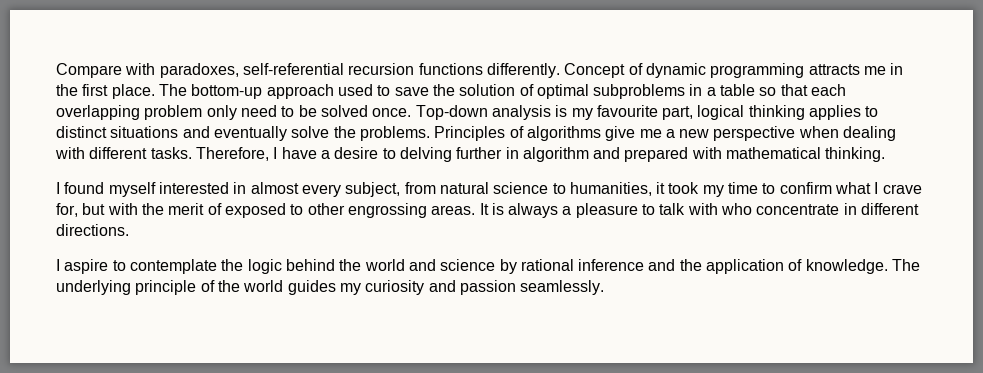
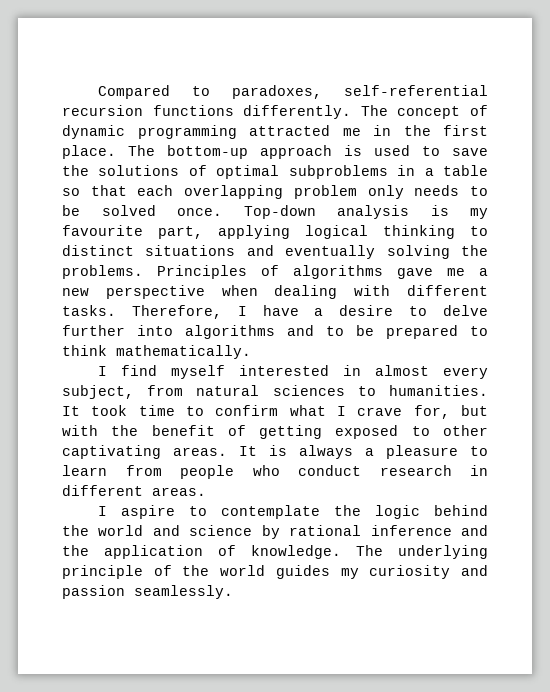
[56,63,156,78] Compare with -> [97,85,210,99] Compared to
[564,63,626,78] Concept -> [360,105,461,119] The concept
[808,64,860,75] attracts -> [249,125,330,136] attracted
(334, 91) none -> [344,145,362,156] is
[459,84,516,96] solution -> [98,165,180,176] solutions
[240,105,277,117] need -> [414,185,460,196] needs
(694, 113) none -> [218,225,290,239] applying
[809,105,862,120] applies -> (455, 232) none
[291,126,330,138] solve -> [386,245,450,259] solving
[605,126,636,141] give -> [397,268,433,279] gave
[399,147,886,162] [56,182,105,194] delving further in algorithm and prepared with mathematical thinking. // I found -> [442,305,488,316] [62,325,488,339] [62,345,251,359] [97,365,157,376] delve further into algorithms and to be prepared to think mathematically. // I find
[493,182,724,197] science to humanities, it took my -> [272,385,488,396] [62,405,128,416] sciences to humanities. It took
[168,203,222,215] merit of -> [151,425,323,439] benefit of getting
[347,203,427,218] engrossing -> [62,445,161,459] captivating
[659,203,840,215] talk with who concentrate -> [62,465,452,479] learn from people who conduct research
[56,224,129,236] directions. -> [152,487,206,496] areas.

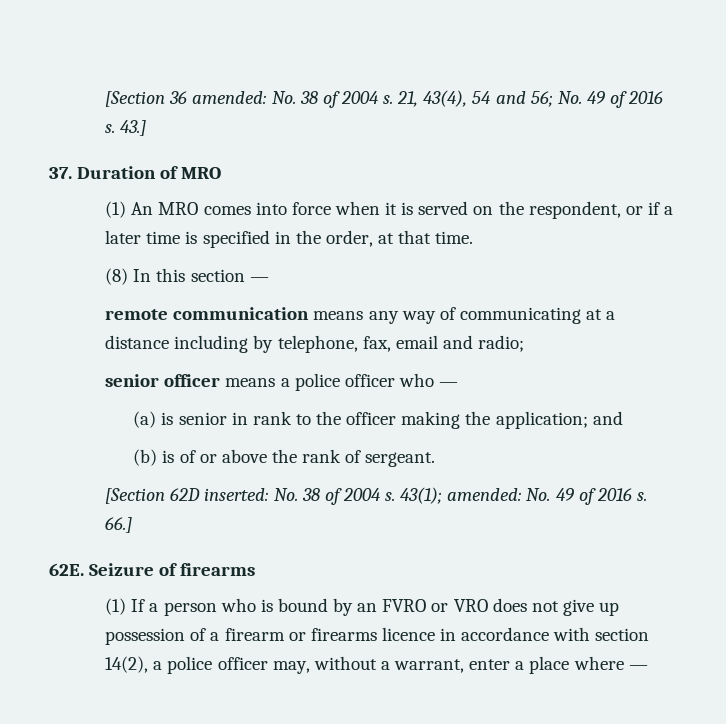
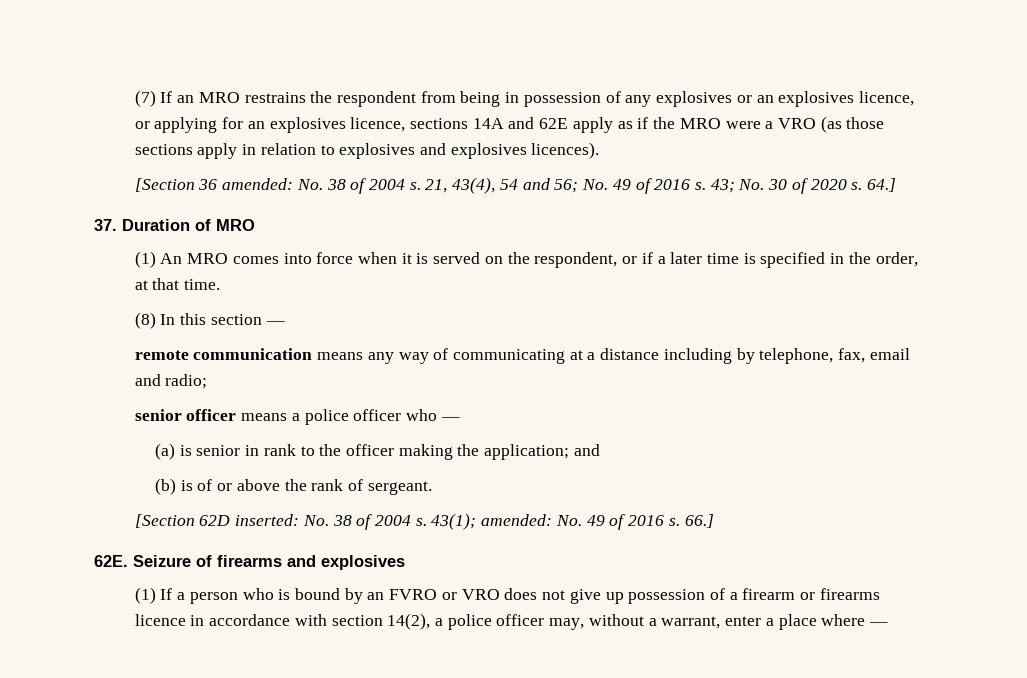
(105, 99) none -> [134,90,914,107] [134,116,885,133] [134,142,600,159] (7) If an MRO restrains the respondent from being in possession of any explosives or an explosives licence, or applying for an explosives licence, sections 14A and 62E apply as if the MRO were a VRO (as those sections apply in relation to explosives and explosives licences). //
[120,120,147,136] 43.] -> [710,178,897,194] 43; No. 30 of 2020 s. 64.]
(256, 569) none -> [287,555,405,570] and explosives

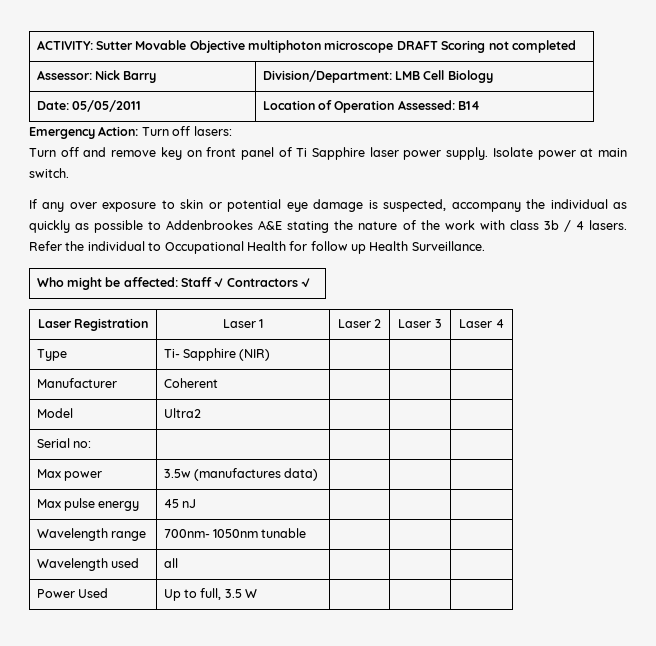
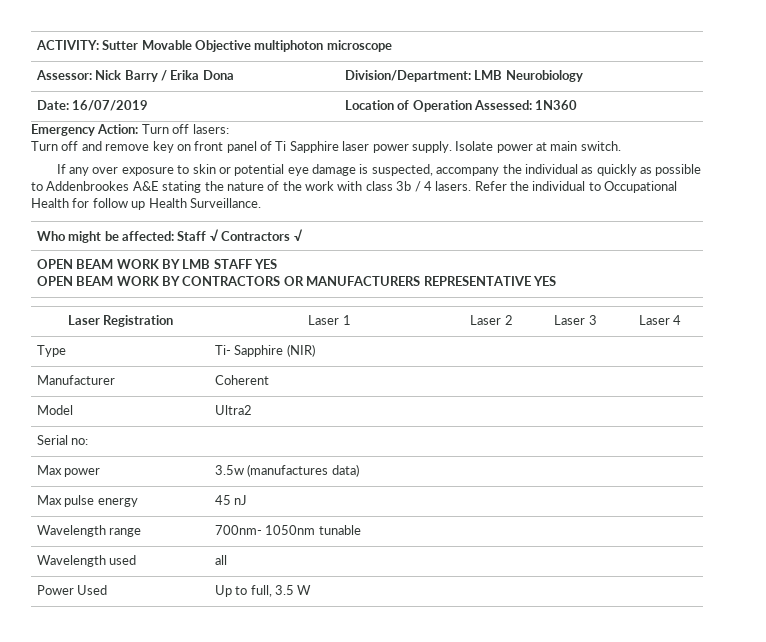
[396,40,576,53] DRAFT Scoring not completed -> (392, 46) none
(157, 77) none -> [160,70,234,81] / Erika Dona
[423,70,493,83] Cell Biology -> [505,70,583,82] Neurobiology
[71,100,141,112] 05/05/2011 -> [72,100,149,111] 16/07/2019
[458,101,481,110] B14 -> [535,100,578,110] 1N360
(311, 282) none -> [36,259,278,269] [36,276,556,286] // OPEN BEAM WORK BY LMB STAFF YES // OPEN BEAM WORK BY CONTRACTORS OR MANUFACTURERS REPRESENTATIVE YES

┄┄┄┄┄┄

| EXERCISE DESCRIPTION |
In the entries above, find the line that contains "[396,40,576,53] DRAFT Scoring", then repeat exactly every line from the first one through that line, with no pictures.

| EXPECTED ANSWER |
[56,63,156,78] Compare with -> [97,85,210,99] Compared to
[564,63,626,78] Concept -> [360,105,461,119] The concept
[808,64,860,75] attracts -> [249,125,330,136] attracted
(334, 91) none -> [344,145,362,156] is
[459,84,516,96] solution -> [98,165,180,176] solutions
[240,105,277,117] need -> [414,185,460,196] needs
(694, 113) none -> [218,225,290,239] applying
[809,105,862,120] applies -> (455, 232) none
[291,126,330,138] solve -> [386,245,450,259] solving
[605,126,636,141] give -> [397,268,433,279] gave
[399,147,886,162] [56,182,105,194] delving further in algorithm and prepared with mathematical thinking. // I found -> [442,305,488,316] [62,325,488,339] [62,345,251,359] [97,365,157,376] delve further into algorithms and to be prepared to think mathematically. // I find
[493,182,724,197] science to humanities, it took my -> [272,385,488,396] [62,405,128,416] sciences to humanities. It took
[168,203,222,215] merit of -> [151,425,323,439] benefit of getting
[347,203,427,218] engrossing -> [62,445,161,459] captivating
[659,203,840,215] talk with who concentrate -> [62,465,452,479] learn from people who conduct research
[56,224,129,236] directions. -> [152,487,206,496] areas.

(105, 99) none -> [134,90,914,107] [134,116,885,133] [134,142,600,159] (7) If an MRO restrains the respondent from being in possession of any explosives or an explosives licence, or applying for an explosives licence, sections 14A and 62E apply as if the MRO were a VRO (as those sections apply in relation to explosives and explosives licences). //
[120,120,147,136] 43.] -> [710,178,897,194] 43; No. 30 of 2020 s. 64.]
(256, 569) none -> [287,555,405,570] and explosives

[396,40,576,53] DRAFT Scoring not completed -> (392, 46) none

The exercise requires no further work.